文献类型：期刊文献

英文题名：A three-stage decomposition algorithm for decentralized multi-project scheduling under uncertainty

作者：Liu, Dongning[1];Xu, Zhe[1];Li, Feifei[2]

第一作者：Liu, Dongning

通讯作者：Xu, Z[1]

机构：[1]Beihang Univ, Coll Econ & Management, Beijing 100191, Peoples R China;[2]Beijing Union Univ, Coll Management, Beijing 100101, Peoples R China

第一机构：Beihang Univ, Coll Econ & Management, Beijing 100191, Peoples R China

通讯机构：[1]corresponding author), Beihang Univ, Coll Econ & Management, Beijing 100191, Peoples R China.

年份：2021

卷号：160

外文期刊名：COMPUTERS & INDUSTRIAL ENGINEERING

收录：;EI(收录号：20213010685520);Scopus(收录号：2-s2.0-85111051293);WOS:【SCI-EXPANDED(收录号:WOS:000694743900001)】；

基金：We gratefully acknowledge the support given by the National Natural Science Foundation of China (71571005) , and Natural Science Foundation of Beijing Municipality (9214024) .

语种：英文

外文关键词：Multi-project scheduling; Decentralized scheduling; Resource disruption; Priority rule

摘要：Decentralized management of multiple projects is a common practice in areas such as maintenance service, supply chain management, and globalized manufacturing.
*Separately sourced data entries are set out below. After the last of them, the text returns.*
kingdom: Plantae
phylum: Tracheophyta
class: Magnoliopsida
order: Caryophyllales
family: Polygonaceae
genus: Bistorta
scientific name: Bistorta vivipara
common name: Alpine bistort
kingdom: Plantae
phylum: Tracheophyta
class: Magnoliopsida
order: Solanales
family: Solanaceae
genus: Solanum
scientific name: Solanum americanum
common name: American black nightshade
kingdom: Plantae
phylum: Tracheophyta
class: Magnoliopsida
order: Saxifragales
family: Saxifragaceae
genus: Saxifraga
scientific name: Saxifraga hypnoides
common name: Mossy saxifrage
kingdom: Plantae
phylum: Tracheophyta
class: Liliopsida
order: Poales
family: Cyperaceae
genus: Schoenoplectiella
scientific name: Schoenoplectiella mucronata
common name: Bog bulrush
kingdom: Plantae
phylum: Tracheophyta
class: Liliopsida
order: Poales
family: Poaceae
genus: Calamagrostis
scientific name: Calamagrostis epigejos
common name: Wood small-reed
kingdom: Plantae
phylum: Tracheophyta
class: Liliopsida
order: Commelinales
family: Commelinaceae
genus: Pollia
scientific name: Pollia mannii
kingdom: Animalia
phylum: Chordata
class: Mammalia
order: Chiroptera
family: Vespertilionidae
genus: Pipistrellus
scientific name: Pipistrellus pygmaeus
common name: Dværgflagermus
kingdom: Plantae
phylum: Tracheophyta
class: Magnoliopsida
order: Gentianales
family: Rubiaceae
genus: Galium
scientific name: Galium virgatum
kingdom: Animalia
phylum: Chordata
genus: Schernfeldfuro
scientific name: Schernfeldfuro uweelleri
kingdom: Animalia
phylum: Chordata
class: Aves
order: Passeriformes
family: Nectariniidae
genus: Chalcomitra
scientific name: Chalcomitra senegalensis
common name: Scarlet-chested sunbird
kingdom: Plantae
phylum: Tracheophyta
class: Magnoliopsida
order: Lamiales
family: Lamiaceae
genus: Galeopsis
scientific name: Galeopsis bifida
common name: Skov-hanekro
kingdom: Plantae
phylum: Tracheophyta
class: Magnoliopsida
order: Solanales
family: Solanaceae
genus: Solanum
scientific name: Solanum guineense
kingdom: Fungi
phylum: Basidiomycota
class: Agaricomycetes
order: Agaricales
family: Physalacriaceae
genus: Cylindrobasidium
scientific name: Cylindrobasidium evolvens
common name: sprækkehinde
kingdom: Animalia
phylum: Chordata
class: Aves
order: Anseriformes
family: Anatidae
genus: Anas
Nevertheless, the resolution of resource conflicts among multiple projects caused by management independence is a challenging task in generating a multi-project baseline schedule. Various unexpected events may also affect the project execution phase, leading to resource disruptions that can cause the baseline schedule to become infeasible and necessitate its repair. Here, we study the decentralized multi-project scheduling problem subject to global resource disruption, which is NP-hard. To obtain high-quality baseline schedules and effectively repair disrupted schedules, we formulated a three-stage decomposition model. Then, we developed a three-stage decomposition algorithm with a task-scoring mechanism (TDA-TS), which is generic for the processes of schedule generation and repair. Proposed new priority rules were developed that used information about the local schedules and were organized as TDA-TS to further improve its performance. A comprehensive experiment was conducted on the Multi-Project Scheduling Problem LIBrary dataset. The experimental results indicated that the proposed algorithm outperformed several existing centralized and distributed algorithms in the generation of baseline schedules and that it could effectively repair disrupted schedules even for large instances. Furthermore, we saw that the newly proposed priority rule embedded in TDA-TS significantly outperformed other priority rules in repairing the disrupted schedules. The results of this research are valuable for managers who need to effectively repair disrupted schedules in a decentralized multi-project environment facing various disruptions.